Manufacturing sales unexpectedly dropped again in May, Statistics Canada said on Tuesday morning – representing the fourth sales decline in five months. But the number of jobs in manufacturing were up 2 per cent over the month, and employment in the sector has increased by 4.5 per cent since January 2012, for a total 1.8 million workers.
May’s sales slipped 0.4 per cent from the previous month, which was mostly a result of a 9.6 per cent decline in sales of petroleum and coal products, which Statscan said was related to temporary shutdowns and some refineries. This came on the heels of a 1.1 per cent decline in April.
But to put in perspective, the $6.4-billion worth of petroleum and coal sales in May is still above the $6.3-billion sold one year earlier. Manufacturers may we viewing this kind of steady annual sales growth as no reason to cut hiring.
And there’s more reason for optimism when we look at annual changes in manufacturing sales as a whole: they are up 5.6 per cent compared with May 2011. In volume terms, sales were up 0.2 per cent in May compared with April – another positive sign.
Still, a relatively high inventory to shipments ratio of 1.35 in May, up from 1.32 in April, is a sign manufacturers overall are dealing with weak growth in the second quarter after a disappointing first quarter.

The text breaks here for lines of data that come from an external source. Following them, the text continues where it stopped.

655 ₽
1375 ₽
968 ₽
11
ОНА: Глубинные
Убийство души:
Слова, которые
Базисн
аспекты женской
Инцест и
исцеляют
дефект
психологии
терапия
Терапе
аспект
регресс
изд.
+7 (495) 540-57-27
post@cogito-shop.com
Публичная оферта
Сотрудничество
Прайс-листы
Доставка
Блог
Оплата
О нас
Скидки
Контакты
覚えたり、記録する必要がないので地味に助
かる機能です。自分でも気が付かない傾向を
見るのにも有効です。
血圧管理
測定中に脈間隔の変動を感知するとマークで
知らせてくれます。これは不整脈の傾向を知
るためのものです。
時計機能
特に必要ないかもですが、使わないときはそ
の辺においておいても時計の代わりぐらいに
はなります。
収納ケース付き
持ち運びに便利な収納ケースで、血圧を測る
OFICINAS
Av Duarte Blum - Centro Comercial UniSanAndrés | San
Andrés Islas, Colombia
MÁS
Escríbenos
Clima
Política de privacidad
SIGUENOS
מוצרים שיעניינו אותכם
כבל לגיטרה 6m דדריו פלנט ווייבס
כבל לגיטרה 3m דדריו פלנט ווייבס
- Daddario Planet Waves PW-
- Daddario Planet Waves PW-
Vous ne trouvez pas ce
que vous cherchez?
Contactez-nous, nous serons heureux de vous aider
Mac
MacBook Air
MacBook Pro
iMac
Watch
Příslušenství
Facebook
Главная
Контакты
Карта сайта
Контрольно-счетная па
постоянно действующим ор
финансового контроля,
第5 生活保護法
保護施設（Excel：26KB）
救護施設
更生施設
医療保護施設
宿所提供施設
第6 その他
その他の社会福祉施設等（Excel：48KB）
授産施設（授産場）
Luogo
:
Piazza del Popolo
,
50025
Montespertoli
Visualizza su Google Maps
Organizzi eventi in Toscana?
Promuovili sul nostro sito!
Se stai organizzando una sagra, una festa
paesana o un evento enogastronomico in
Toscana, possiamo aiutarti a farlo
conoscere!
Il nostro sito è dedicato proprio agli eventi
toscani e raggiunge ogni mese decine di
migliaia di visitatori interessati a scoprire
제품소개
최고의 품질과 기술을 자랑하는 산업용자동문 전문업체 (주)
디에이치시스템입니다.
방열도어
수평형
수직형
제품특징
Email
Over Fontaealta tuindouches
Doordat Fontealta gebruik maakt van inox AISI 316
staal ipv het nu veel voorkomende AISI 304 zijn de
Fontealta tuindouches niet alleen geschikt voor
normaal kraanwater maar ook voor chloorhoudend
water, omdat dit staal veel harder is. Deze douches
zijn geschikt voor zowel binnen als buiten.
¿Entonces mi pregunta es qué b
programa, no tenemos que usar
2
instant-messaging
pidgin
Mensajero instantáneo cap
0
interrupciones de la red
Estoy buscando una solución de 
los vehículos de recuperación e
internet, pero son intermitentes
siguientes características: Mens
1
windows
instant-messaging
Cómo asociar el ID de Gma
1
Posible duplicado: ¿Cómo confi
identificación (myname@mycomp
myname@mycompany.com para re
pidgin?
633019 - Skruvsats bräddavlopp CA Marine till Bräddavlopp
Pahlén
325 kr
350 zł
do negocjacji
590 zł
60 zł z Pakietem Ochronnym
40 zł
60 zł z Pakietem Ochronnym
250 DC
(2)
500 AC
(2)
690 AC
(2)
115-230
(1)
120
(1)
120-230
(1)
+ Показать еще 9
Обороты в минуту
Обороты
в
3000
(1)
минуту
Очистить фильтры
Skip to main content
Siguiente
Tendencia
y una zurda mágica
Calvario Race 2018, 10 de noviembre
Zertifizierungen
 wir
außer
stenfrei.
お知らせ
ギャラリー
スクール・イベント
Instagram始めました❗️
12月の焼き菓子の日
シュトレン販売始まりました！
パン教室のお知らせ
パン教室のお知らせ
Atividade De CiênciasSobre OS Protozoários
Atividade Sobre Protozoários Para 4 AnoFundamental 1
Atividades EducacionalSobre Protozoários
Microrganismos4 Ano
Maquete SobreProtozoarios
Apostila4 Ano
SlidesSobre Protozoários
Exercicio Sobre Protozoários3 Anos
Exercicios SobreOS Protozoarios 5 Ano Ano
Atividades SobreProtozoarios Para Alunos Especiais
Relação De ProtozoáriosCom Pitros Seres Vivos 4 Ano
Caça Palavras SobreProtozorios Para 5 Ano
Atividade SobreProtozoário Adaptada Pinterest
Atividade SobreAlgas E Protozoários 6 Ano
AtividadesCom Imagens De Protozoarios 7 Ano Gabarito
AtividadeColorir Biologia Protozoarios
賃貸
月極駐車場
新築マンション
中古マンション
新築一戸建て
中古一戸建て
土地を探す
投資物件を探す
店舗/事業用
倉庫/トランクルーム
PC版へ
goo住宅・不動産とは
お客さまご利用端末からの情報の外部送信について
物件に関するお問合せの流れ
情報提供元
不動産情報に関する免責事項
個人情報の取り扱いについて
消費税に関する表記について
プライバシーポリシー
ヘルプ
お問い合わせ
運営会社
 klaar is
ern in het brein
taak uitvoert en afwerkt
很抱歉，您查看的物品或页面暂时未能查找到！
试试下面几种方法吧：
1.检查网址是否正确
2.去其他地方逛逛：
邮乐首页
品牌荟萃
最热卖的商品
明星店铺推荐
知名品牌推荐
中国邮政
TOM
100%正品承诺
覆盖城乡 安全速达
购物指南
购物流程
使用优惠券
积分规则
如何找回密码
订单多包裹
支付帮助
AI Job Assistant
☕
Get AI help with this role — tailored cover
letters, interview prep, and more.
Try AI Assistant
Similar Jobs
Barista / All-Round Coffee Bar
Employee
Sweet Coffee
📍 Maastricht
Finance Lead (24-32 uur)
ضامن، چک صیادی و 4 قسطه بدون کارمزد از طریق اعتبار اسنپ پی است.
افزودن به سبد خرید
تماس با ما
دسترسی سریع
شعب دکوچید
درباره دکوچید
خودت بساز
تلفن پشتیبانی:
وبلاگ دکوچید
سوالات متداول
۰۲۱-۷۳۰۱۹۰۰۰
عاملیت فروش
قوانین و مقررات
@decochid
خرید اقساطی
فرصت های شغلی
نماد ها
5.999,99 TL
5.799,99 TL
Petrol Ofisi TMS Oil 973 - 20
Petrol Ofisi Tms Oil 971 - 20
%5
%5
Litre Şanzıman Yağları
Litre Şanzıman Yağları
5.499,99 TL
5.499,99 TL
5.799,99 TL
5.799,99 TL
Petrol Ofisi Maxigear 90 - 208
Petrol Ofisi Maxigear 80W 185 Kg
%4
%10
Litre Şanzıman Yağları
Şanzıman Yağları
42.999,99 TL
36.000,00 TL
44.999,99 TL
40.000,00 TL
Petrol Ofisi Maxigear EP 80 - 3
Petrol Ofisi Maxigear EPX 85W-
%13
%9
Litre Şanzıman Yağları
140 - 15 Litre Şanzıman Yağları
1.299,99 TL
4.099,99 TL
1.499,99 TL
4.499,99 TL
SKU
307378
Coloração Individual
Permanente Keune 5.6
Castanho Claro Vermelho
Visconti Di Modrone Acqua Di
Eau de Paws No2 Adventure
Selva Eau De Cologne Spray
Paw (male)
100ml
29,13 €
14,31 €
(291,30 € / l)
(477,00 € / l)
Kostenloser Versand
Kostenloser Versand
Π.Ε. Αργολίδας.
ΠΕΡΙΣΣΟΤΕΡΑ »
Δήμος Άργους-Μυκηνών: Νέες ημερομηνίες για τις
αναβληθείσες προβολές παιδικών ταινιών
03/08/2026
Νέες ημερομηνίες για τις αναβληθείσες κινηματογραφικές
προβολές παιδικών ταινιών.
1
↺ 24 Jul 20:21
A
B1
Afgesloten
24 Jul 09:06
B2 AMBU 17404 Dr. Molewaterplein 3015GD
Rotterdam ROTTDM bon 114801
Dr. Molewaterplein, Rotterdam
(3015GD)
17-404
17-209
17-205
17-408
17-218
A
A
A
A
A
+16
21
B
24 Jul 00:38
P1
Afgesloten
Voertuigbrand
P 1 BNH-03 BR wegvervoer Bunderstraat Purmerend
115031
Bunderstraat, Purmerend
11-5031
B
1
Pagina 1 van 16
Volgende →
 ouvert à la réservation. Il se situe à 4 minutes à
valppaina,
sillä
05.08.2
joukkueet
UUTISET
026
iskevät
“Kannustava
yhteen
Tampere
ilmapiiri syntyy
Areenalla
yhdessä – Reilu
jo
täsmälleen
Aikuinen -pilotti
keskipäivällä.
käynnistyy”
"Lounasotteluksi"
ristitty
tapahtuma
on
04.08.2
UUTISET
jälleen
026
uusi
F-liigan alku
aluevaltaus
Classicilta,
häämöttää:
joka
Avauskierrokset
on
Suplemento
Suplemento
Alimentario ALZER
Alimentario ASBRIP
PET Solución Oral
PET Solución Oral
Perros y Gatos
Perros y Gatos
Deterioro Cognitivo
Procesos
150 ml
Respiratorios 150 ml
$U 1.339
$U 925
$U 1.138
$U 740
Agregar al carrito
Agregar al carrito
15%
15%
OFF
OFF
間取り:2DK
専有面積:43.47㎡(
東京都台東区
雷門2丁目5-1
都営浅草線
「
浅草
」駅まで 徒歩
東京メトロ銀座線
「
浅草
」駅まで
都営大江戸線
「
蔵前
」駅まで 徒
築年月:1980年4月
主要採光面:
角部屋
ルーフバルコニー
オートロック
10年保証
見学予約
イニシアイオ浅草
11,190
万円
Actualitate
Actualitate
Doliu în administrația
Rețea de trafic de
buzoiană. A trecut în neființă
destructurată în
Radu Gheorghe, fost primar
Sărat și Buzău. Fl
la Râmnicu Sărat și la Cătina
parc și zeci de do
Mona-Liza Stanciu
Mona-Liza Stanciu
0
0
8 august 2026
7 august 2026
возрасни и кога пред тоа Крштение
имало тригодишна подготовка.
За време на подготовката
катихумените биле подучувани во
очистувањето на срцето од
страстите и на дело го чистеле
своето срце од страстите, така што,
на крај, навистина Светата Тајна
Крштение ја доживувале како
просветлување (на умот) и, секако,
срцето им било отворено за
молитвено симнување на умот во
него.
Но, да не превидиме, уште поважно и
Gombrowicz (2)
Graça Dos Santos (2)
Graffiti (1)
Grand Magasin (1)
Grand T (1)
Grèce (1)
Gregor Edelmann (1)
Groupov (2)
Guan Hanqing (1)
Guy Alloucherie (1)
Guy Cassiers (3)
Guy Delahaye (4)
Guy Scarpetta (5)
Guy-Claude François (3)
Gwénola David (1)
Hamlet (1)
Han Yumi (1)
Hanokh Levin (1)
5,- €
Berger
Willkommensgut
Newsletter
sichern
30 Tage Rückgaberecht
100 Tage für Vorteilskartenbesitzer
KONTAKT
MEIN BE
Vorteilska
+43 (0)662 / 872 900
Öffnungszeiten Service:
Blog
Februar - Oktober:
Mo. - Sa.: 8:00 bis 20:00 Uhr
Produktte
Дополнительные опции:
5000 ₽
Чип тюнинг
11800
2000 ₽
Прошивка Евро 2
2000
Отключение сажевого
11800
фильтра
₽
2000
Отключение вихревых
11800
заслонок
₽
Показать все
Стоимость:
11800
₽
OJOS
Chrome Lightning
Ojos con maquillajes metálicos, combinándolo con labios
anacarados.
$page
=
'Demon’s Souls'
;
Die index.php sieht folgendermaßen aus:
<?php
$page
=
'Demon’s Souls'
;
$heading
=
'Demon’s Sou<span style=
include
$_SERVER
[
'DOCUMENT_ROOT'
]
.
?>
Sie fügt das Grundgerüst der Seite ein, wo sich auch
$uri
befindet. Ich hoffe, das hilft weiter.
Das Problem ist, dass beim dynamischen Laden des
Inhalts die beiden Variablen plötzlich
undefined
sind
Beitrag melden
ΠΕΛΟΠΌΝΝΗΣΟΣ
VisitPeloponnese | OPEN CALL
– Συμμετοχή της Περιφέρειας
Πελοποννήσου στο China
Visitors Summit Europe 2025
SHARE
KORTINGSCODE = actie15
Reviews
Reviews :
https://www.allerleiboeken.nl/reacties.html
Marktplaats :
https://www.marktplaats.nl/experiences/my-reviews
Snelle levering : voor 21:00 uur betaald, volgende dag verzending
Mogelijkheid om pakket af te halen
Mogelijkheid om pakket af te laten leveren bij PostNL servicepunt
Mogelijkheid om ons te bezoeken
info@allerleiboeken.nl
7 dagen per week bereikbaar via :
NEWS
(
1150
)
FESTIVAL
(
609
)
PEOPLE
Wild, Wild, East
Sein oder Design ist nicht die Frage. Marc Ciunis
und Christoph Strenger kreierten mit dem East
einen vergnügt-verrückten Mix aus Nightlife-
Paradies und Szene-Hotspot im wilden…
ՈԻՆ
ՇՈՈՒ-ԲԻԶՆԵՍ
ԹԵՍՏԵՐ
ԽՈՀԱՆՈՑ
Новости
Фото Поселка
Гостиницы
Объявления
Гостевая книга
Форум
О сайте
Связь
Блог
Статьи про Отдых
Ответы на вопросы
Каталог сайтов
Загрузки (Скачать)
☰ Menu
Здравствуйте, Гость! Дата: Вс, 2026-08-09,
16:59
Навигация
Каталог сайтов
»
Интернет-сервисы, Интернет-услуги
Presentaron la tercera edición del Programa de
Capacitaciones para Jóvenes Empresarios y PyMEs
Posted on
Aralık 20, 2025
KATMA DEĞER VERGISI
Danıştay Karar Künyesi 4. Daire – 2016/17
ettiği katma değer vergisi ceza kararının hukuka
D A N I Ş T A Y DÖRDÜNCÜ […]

While the aerospace and parts industry had a good month in May, with production up 65.8 per cent to $1.5-billion, sales in that industry are still 6.5 per cent below their level 12 months earlier. And sales in more than half of the other industries Statistics Canada tracks were down on a monthly basis.
Despite a few positive signs mixed in with the headline sales weakness, some economists are still expecting May’s lackluster manufacturing results to cut in to the month’s GDP figure, predicting it will be around 2 per cent.